More than half of social care users do not feel supported, says charity

Social care services are crumbling under the pressure of cuts


Disability charity Scope has today submitted its report on social care to the Treasury, ahead of the government’s Spending Review on 25 November.

Scope is calling on the government to use the opportunity to invest in social services, based on their finding that 55 per cent of social care users say social care never supports their independence.

The report, entitled ‘Disabled people’s experiences of social care’, surveyed 515 disabled people in England about their experiences of social care before and after 2010.

 In the 2010 Spending Review the coalition made the decision to protect NHS spending from real terms cuts, but to leave social care exposed to the impact of a 40 per cent real-terms fall in financial support to local government. 

Since 2009/10, local authority spending on adult social care has fallen in real terms by about 17 per cent.

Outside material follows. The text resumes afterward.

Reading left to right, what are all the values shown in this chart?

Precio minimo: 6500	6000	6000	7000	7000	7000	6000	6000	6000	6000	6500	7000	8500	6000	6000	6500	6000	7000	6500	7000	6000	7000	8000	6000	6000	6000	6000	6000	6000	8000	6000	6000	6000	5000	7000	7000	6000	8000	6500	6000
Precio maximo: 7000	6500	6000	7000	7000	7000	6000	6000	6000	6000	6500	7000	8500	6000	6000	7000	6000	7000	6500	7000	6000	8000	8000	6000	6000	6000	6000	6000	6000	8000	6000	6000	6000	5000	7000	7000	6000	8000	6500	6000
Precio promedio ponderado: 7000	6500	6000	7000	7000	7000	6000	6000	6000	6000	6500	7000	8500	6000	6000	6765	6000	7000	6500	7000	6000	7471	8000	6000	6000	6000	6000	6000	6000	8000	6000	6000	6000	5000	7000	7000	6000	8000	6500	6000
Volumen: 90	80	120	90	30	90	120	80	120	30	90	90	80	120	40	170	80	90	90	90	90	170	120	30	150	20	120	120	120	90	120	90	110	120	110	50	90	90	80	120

Scope’s report highlights the impact that spending cuts have had already. Among the key findings are that:

  • Just 18 per cent of social care users say services consistently support them to live as independently as possible. 55 per cent say social care never supports their independence.
  • 27 per cent feel services consistently support their day to day living needs, with 38 per cent saying this never happens.
  • More than half of social care users under 35 want help with working or jobseeking, but only 15 per cent are currently getting support with working and only
    13 per cent are getting support with jobseeking.

Changes since 2010:

  • 36 per cent of disabled social care users say support has become worse since 2010. 19 per cent say support has improved
  • 29 per cent of social care users say their hours of support have been cut, while 24 per cent say their hours have been increased.
  • 83 per cent of those whose hours of support have been cut say they now do not get enough support through their care package

The people surveyed meant a variety of different things when they talked about lack of support. Many described the disparity between what was included in their care plans and what they actually experienced, like Frank who said:

“Sessions in the care plan are 30 minutes, but actual visits got shorter after the first few weeks, sometimes less than 15 minutes (for a bath!). When the first girl was introduced, she listened to some pointers and issues, but sometimes people turn up I’ve never met before who don’t seem to have any idea what it says in the plan.”

Many respondents were dissatisfied with the level of training and knowledge of the carers allocated to them, like Omar who said:

 “I have been given reduced access to sign language professionals. There is a clear lack of understanding of my deafness.”

Others were concerned that their care plans were not being updated according to their needs, like Laura who said:

“My support hours have been cut by 25 per cent, even though my needs have increased.”

Mark Atkinson, chief executive of Scope, said:

“Our findings show the horrific consequences that disabled people face as a result of our collapsing social care system.

“Disabled people have told us they are waiting fourteen hours to go to the toilet, sleeping in their clothes, unable to eat or wash and left socially isolated.”

In June council care bosses warned of £1bn worth of further cuts to social care services for older and disabled people. Atkinson warned that the social care gap is growing by ‘at least £700m a year because of increasing demand, higher care costs, the new living wage and a reduction in grants from central government to councils.’